As the conversation went on, a couple known to Hanafi appeared and started cracking open a number of durian, two or three of the stacks. They took out the flesh and placed it inside a plastic container.

Hanafi pointed out that the couple bought the durian to make tempoyak, a condiment made of fermented durian flesh.

This writer was taken by surprise over what Hanafi said as back in Peninsula fresh durians are only meant for consumption while the old ones or unsold ones are used to make tempoyak. 

The friendly woman told this writer that fresh kampung durians make tempoyak that not only taste better but also last longer.

The woman went on saying that durians from the crossed varieties are not suitable for making tempoyak due to high moisture content and this is why the tempoyak turns bad fast or becomes smelly.

“We buy durians in bulk daily to make tempoyak. Can be stored and eaten until next year. Can last two to three years, doesn’t get spoilt,” she said adding that the tempoyak supply is only meant for the family and it is not for sale.

Assisting parents

Hanafi, a self-employed living with wife and children in Kampung Tabuan Melayu in Kuching, returns to his parents place in Kampung Ampungan to source the durians. He helps his parents to sell the durians.

“Daily, I start selling at 11am and the fruits are sold out by 5pm,” he said adding that six stacks of the durians will be sold daily with the sale being brisk during the mornings where as there is more movement of the people then.

++++

#### PROBLEMS TO WORK ON
**A)** Answer these questions from the passage on durian and tempoyak:
(i) What is tempoyak?
(ii) Why are durians from the crossed varieties unsuitable for making tempoyak?
(iii) At what time does Hanafi start selling each day, and by what time are the fruits sold out?
**B)** Repeat word for word the portion of the passage on durian and tempoyak starting with "This writer was" and going on through "also last longer.".
**C)** Pick up the passage on durian and tempoyak at its final sentence and continue it.

#### ENTRIES

++++

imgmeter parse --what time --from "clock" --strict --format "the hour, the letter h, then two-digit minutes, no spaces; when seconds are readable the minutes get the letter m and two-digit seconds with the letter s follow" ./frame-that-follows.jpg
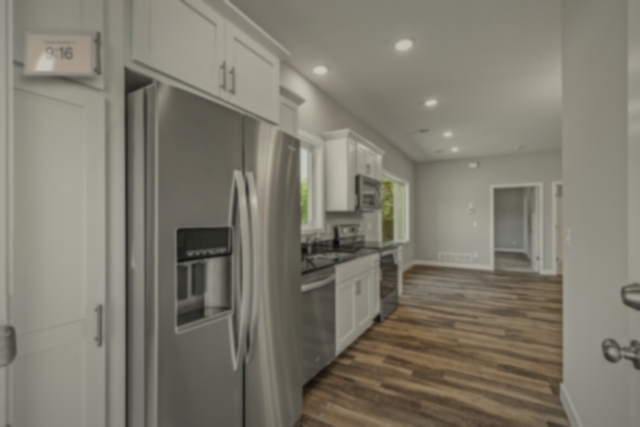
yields 9h16
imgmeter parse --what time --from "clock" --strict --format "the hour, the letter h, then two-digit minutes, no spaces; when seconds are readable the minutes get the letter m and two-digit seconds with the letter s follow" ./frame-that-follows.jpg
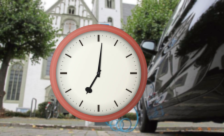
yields 7h01
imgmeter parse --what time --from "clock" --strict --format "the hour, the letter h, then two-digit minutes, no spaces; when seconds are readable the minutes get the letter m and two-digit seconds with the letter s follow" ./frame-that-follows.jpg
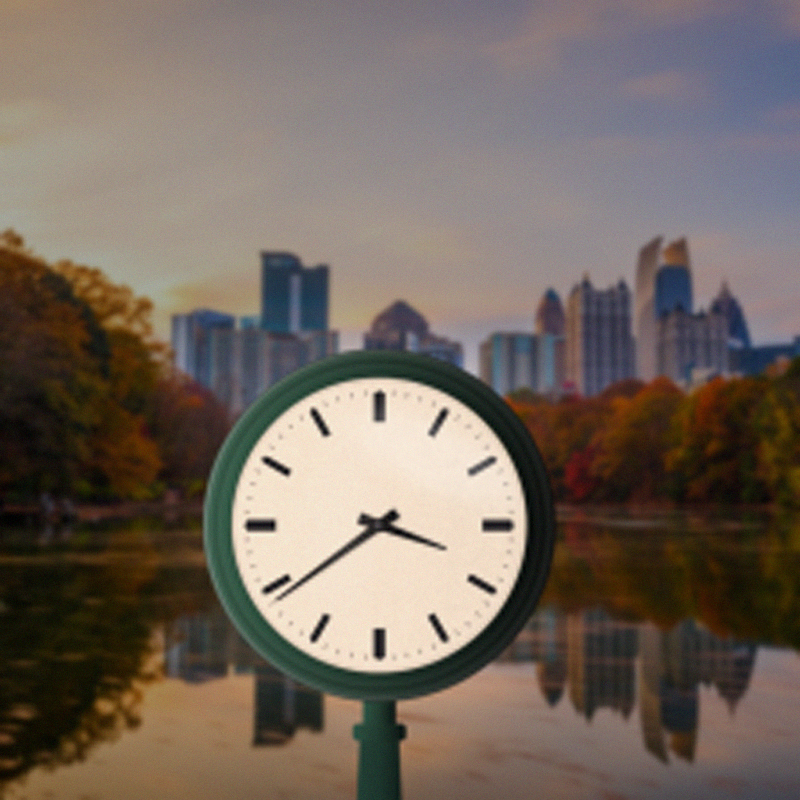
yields 3h39
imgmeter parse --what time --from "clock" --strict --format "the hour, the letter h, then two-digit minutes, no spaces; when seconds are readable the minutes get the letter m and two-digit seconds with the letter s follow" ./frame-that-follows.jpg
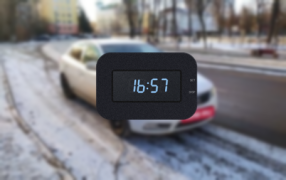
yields 16h57
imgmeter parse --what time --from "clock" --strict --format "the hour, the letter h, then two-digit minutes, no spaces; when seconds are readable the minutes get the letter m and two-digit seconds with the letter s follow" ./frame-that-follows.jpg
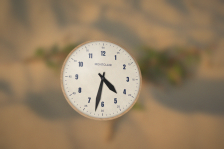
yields 4h32
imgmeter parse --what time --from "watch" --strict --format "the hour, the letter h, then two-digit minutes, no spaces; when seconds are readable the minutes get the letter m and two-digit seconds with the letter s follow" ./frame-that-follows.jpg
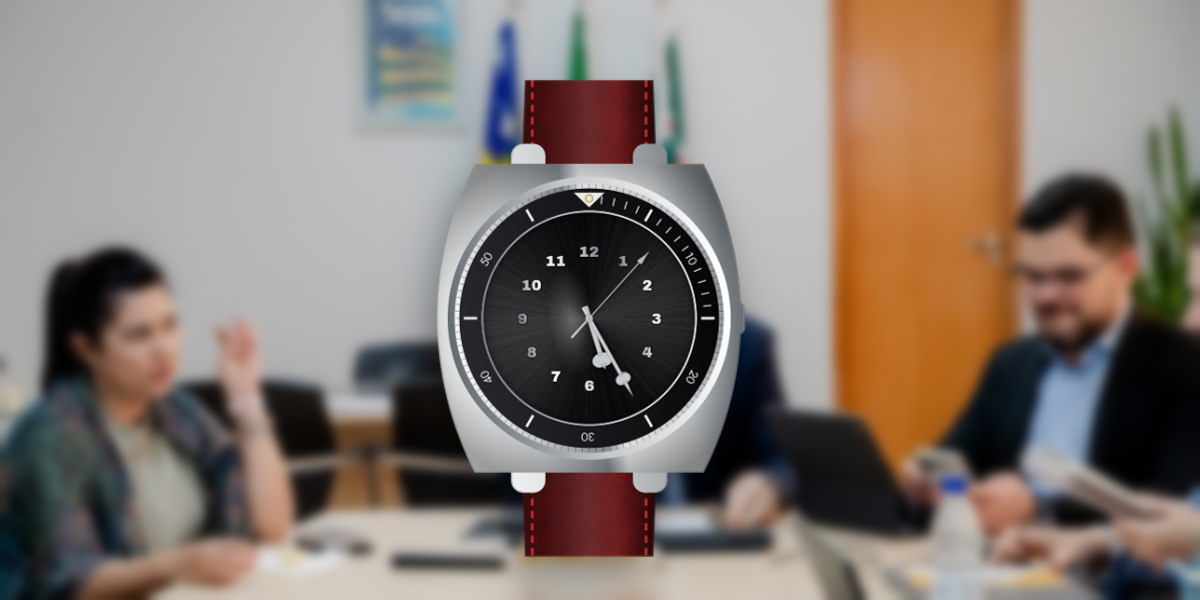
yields 5h25m07s
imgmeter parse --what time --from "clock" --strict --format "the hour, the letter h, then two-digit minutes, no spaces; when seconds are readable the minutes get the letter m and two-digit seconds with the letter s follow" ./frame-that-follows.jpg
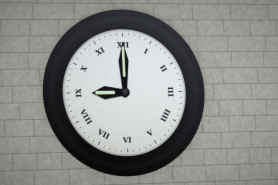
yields 9h00
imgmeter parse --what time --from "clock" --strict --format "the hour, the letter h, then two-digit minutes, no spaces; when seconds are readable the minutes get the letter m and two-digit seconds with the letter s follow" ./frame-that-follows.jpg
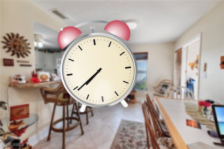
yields 7h39
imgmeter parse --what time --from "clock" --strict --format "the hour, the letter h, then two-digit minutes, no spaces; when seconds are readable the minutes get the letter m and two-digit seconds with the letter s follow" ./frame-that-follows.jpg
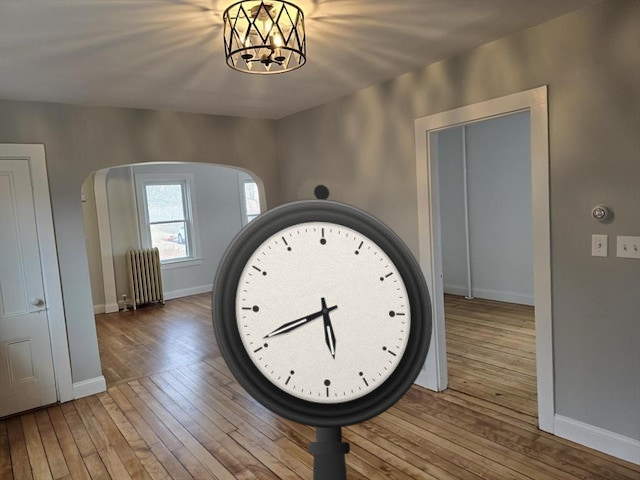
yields 5h41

++++

#### RESPONSES BY TASK
**A)**
(i) A condiment made of fermented durian flesh.
(ii) Their moisture content is high, so the tempoyak turns bad fast or becomes smelly.
(iii) He starts at 11am, and the fruits are sold out by 5pm.

**B)**
This writer was taken by surprise over what Hanafi said as back in Peninsula fresh durians are only meant for consumption while the old ones or unsold ones are used to make tempoyak. 

The friendly woman told this writer that fresh kampung durians make tempoyak that not only taste better but also last longer.

**C)**
As the conversation went on for half an hour, this writer observed that there is no dearth of customers for Hanafi and the stacks of durian diminished one after the other. A friend was seen taking out durians from the car boot to replenish the supply. 

Fruits from the mountain

Meanwhile, another seasonal durian seller along the Serian-Kuching main road Eden Lisper, 28, told this writer that his durians come from his family orchard located at a nearby mountain.  

He sells his durians at RM35 for a set of four durians while the rambutan is sold at RM3.00 a bundle.

“Prices are still negotiable. Serian’s durian are not only cheap, much tastier than the ones sold in Kuala Lumpur,” said the youth who had lived and worked in Pahang for four years.

Only the fruits that drop from the tree are sold, and the unsold fruits will be made into tempoyak.

“These fruits dropped early in the morning, I sell it today, if its unsold my mum will turn it into tempoyak. The fruits that have cracked are also not sold to customers. Tomorrow there will be a new batch of fruits,” said the contractor.

Asked on the fruits that have cracked open on their own, he replied with a smile, “The spoilt fruits are not for human consumption.”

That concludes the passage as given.